**Texto de la página**

+ + + + + + +

La Ley y la trampa

Fecha Publicación: 26/1/2016

Para el ciudadano común y corriente, aquel que actúa bien, ya sea motu proprio, es decir, voluntariamente, de propia, libre y espontánea voluntad, o porque no quiere tener dificultades con nadie, resulta particularmente alarmante cómo los que debieran dar el ejemplo están continuamente en el ojo del huracán, en medio de nubes de sospechas y enredados en una interminable maraña de explicaciones, que resultan obsoletas a corto plazo, ante el surgimiento de nuevos antecedentes, de nuevos hilos de una enredada madeja creciente.

Como si hicieran falta agravantes, para el orgullo nacional, de la tradición posiblemente mítica, pero sostenida, de la elemental corrección de la clase gobernante chilena y de sus prohombres, en contraste con el cuadro patético de otras realidades, estas situaciones dudosas del actuar de nuestros políticos, traspasan los límites y fronteras y nos llegan datos inquietantes de una entidad extranjera, el informe Shearman- Sterling, que se refiere a la danza de millones para respaldar a los políticos de diversas tiendas, a unos cuantiosamente más que a otros, revelando una situación sospechada, pero oculta.

No es necesario ser ingenuo, es obvio que la política es cara, que las campañas requieren de muy fuertes apoyos financieros, pero las platas que circulan misteriosamente por debajo de la mesa dejan turbio el hecho que hay siempre una contraparte. Nunca el dinero se oferta graciosamente, hay detrás de la mano que ofrece otra que pide, el asunto es que no se sabe la naturaleza del petitorio, qué se ha comprado y qué se ha venido.

Como siempre, cuando las conciencias no bastan, cuando es notoria la fragilidad del hombre, es necesario recurrir a las leyes, establecer normas de comportamiento, explícitamente y, además, establecer penas para quienes actúen en sentido contrario. 

La necesidad de supervisar las buenas prácticas se basa en una cada vez más vulnerable concepción de la ética, una insuficiente separación entre el bien y el mal, razón por la cual están en permanente riesgo de ser vulneradas por quienes tienen la tendencia a buscar la trampa para burlar la ley.

Es inevitable enmarcar dos principios: transparencia y probidad, no como elementos separados sino mutuamente dependientes, para consolidar una cultura en la gestión pública y posicionar el control ciudadano como garante del cumplimiento de estos dos conceptos. Sin embargo, en un estudio del Consejo para la Transparencia, no entrega respuestas muy positivas al verificar la participación ciudadana en este sentido, se observa que la ciudadanía desconfía de la información entregada por los organismos públicos porque cree que es incompleta (25.2%), que ocultan información (28.9%) o que son poco claros o confusos (30.6%).

La conclusión es evidente, falta transparentar la transparencia, y al mismo tiempo avanzar en madurez política, en compromiso cívico, para hacer al ciudadano auténticamente partícipe en el esfuerzo común para hacer una patria mejor.

+ + + + + + +

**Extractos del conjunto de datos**
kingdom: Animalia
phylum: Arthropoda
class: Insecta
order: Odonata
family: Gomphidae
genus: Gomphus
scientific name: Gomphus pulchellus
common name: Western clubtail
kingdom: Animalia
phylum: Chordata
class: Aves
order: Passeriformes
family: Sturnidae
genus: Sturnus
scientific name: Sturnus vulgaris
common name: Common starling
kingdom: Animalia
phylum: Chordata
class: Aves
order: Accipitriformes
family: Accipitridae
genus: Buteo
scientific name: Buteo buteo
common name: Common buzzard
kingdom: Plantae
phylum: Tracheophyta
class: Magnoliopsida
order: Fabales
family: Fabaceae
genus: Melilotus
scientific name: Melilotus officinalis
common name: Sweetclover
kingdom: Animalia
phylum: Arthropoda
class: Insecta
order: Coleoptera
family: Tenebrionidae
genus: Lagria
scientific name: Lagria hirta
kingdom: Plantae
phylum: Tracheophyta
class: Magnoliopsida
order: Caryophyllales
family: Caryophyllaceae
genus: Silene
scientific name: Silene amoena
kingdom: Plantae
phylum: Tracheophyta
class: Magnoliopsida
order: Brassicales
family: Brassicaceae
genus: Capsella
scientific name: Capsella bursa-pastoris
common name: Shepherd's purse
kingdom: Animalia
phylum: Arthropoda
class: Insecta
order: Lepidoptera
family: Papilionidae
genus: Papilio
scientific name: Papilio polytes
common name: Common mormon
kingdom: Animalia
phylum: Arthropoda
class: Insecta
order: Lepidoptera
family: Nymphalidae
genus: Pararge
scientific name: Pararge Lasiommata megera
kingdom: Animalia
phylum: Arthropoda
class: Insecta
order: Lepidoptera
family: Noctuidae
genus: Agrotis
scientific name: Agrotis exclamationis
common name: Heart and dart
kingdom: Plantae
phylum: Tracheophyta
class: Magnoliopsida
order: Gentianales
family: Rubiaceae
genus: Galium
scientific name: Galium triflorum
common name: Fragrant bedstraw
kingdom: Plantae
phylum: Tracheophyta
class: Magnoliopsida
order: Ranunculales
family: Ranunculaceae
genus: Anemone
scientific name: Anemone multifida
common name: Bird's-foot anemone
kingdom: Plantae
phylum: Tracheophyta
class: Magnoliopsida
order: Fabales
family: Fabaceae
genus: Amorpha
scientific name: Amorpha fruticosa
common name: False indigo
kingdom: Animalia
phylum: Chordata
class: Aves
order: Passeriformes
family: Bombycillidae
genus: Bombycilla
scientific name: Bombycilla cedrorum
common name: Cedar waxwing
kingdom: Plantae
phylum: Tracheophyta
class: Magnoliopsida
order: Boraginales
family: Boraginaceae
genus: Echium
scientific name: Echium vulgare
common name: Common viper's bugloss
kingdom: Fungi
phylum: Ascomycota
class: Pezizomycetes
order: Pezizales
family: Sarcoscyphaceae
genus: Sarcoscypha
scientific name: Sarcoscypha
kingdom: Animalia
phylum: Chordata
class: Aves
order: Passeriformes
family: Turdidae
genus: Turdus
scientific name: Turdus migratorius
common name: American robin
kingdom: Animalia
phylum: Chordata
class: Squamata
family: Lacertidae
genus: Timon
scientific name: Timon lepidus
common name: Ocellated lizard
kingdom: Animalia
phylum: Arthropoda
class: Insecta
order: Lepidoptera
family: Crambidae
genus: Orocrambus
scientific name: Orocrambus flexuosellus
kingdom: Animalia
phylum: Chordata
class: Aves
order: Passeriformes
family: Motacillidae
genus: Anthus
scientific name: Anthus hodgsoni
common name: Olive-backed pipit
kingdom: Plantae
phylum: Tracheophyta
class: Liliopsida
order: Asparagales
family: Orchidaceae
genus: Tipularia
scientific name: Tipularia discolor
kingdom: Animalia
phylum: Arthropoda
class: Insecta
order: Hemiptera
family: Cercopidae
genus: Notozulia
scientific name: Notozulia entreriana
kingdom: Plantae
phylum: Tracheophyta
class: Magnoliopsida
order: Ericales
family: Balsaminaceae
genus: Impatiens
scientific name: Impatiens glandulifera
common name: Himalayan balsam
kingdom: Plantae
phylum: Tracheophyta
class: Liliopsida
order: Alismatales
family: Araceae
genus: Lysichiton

+ + + + + + +

Copia palabra por palabra el trozo de la columna de arriba sobre la ley y la trampa que empieza en "No es necesario" y termina en "se ha venido.".

**Respuesta**
No es necesario ser ingenuo, es obvio que la política es cara, que las campañas requieren de muy fuertes apoyos financieros, pero las platas que circulan misteriosamente por debajo de la mesa dejan turbio el hecho que hay siempre una contraparte. Nunca el dinero se oferta graciosamente, hay detrás de la mano que ofrece otra que pide, el asunto es que no se sabe la naturaleza del petitorio, qué se ha comprado y qué se ha venido.